**TASK GOAL**
Show every line from the data below that includes "absolute".

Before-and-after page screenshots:
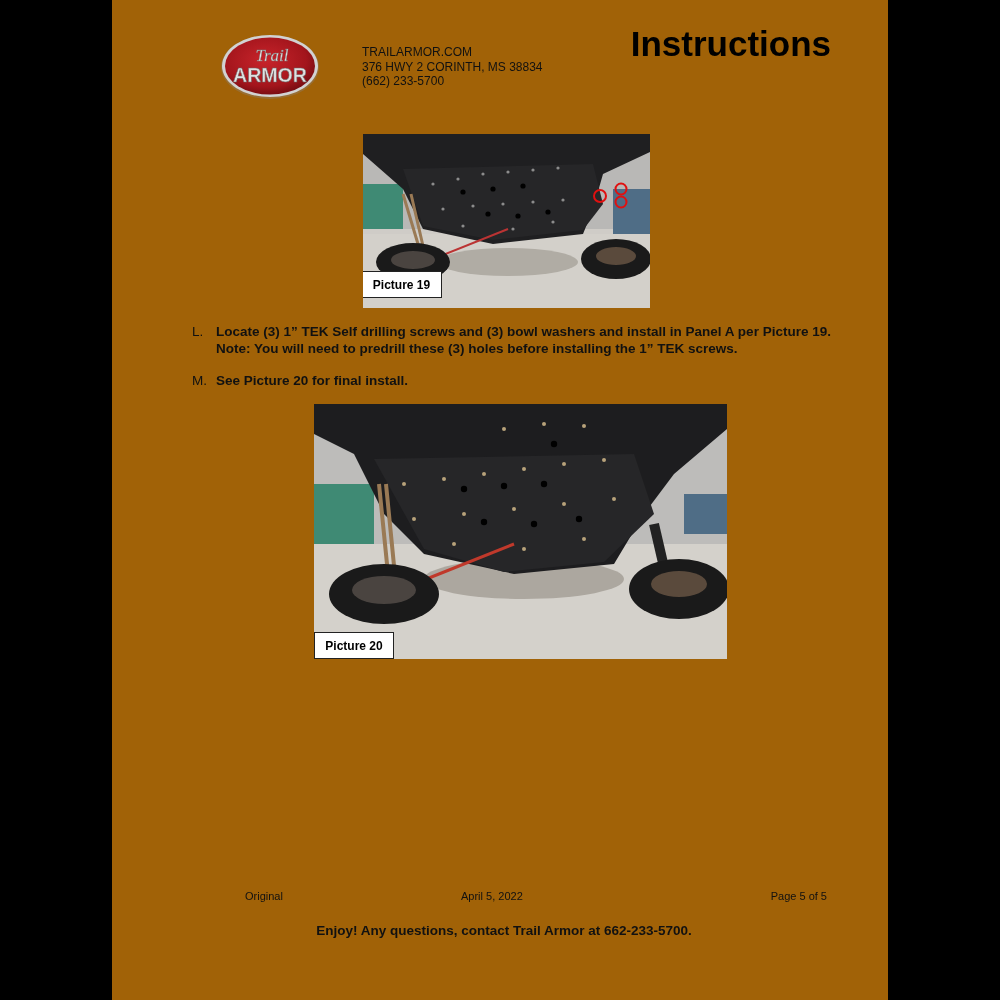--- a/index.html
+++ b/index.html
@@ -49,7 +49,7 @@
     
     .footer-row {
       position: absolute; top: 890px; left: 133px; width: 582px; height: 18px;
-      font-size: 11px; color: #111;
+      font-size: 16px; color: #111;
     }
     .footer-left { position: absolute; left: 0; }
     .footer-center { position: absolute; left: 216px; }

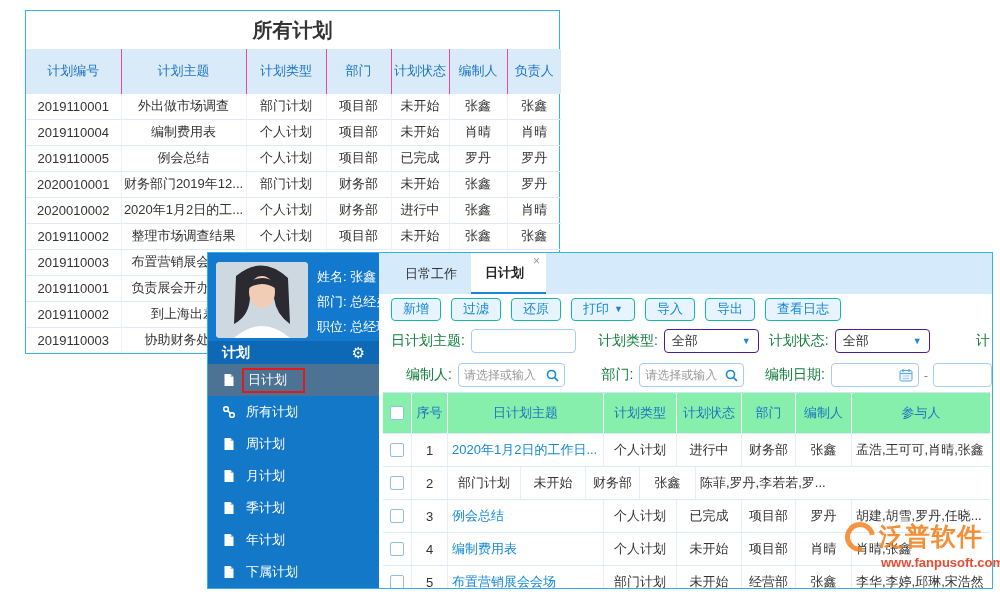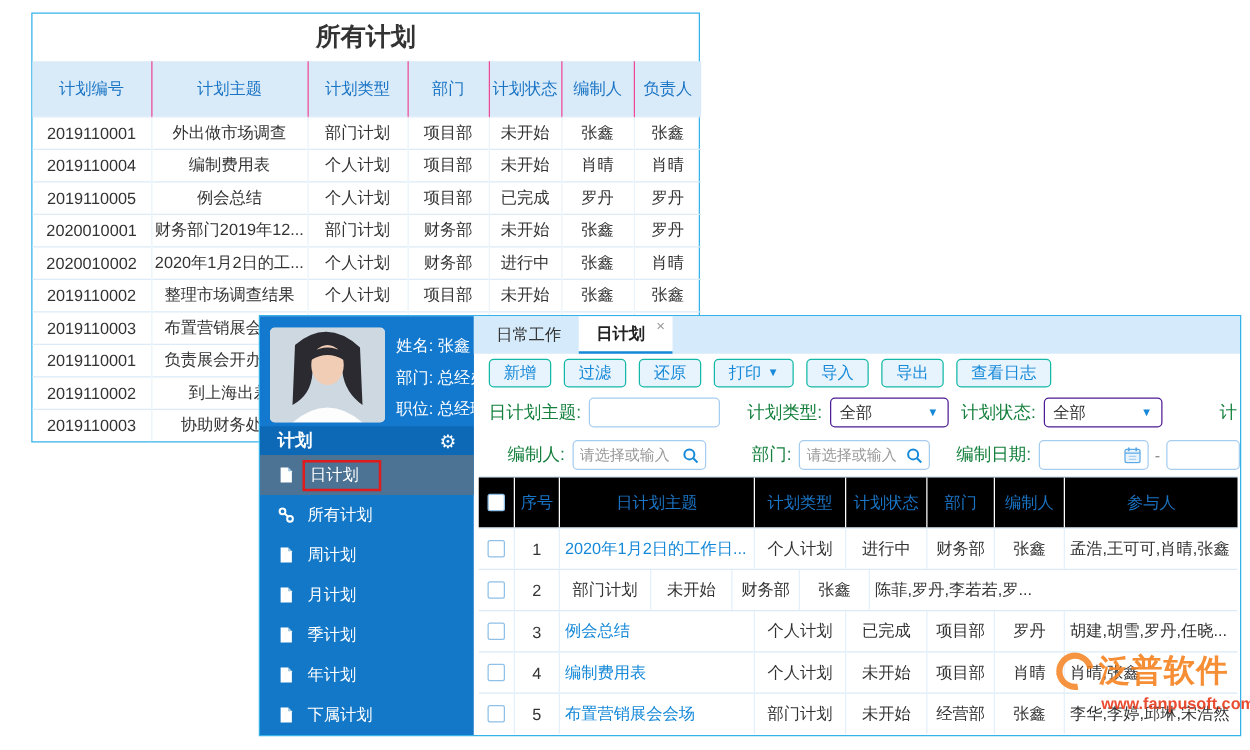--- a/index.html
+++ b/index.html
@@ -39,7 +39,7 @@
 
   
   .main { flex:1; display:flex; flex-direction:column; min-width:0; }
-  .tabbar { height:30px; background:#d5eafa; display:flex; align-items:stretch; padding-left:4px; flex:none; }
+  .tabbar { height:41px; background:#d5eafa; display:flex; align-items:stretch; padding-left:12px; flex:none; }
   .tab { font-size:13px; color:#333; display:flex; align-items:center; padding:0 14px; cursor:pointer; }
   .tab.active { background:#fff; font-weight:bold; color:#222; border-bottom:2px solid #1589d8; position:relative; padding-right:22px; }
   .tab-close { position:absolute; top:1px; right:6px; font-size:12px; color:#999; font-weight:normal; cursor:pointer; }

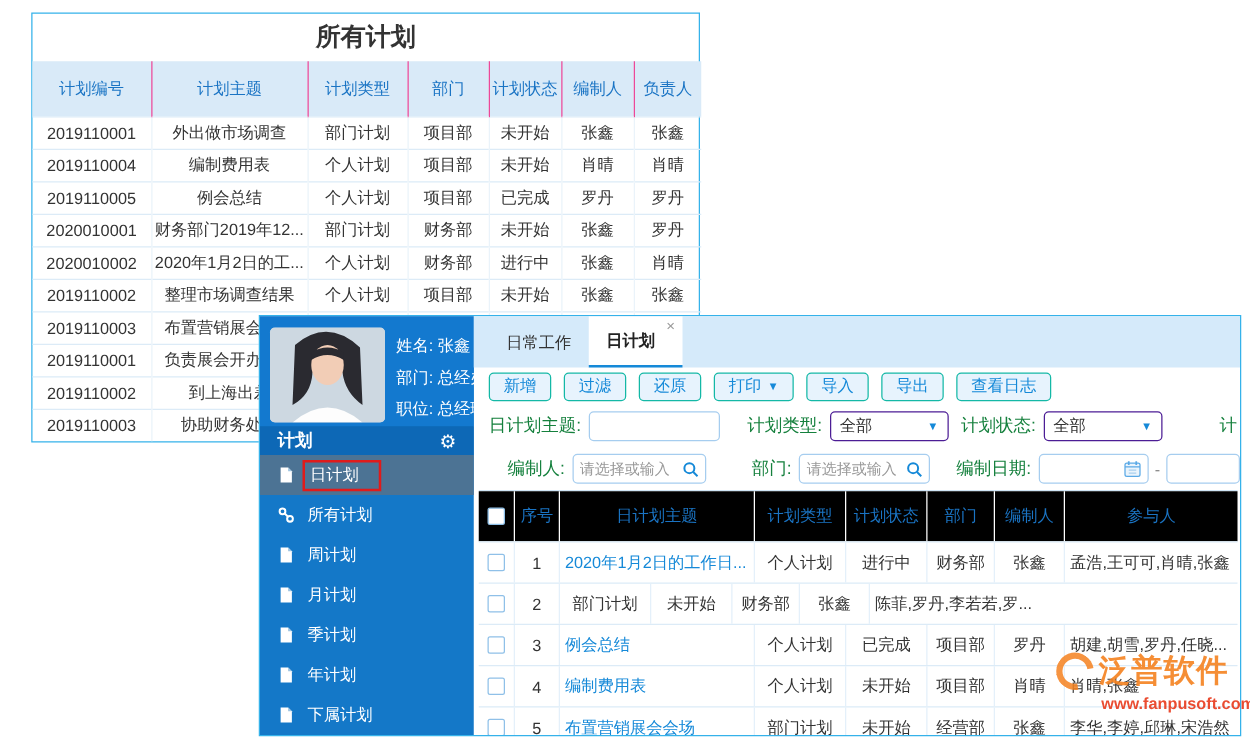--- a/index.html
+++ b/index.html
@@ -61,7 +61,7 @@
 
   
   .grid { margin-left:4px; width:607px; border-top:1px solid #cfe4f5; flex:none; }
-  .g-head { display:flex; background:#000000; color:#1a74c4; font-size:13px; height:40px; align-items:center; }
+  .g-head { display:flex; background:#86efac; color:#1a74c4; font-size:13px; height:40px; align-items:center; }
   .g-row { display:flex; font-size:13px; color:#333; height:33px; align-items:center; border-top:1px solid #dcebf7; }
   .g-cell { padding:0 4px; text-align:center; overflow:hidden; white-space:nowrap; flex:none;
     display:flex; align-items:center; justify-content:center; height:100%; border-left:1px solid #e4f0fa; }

**RESPONSE**
       position: absolute; top: 890px; left: 133px; width: 582px; height: 18px;
     .footer-left { position: absolute; left: 0; }
     .footer-center { position: absolute; left: 216px; }
   .tab-close { position:absolute; top:1px; right:6px; font-size:12px; color:#999; font-weight:normal; cursor:pointer; }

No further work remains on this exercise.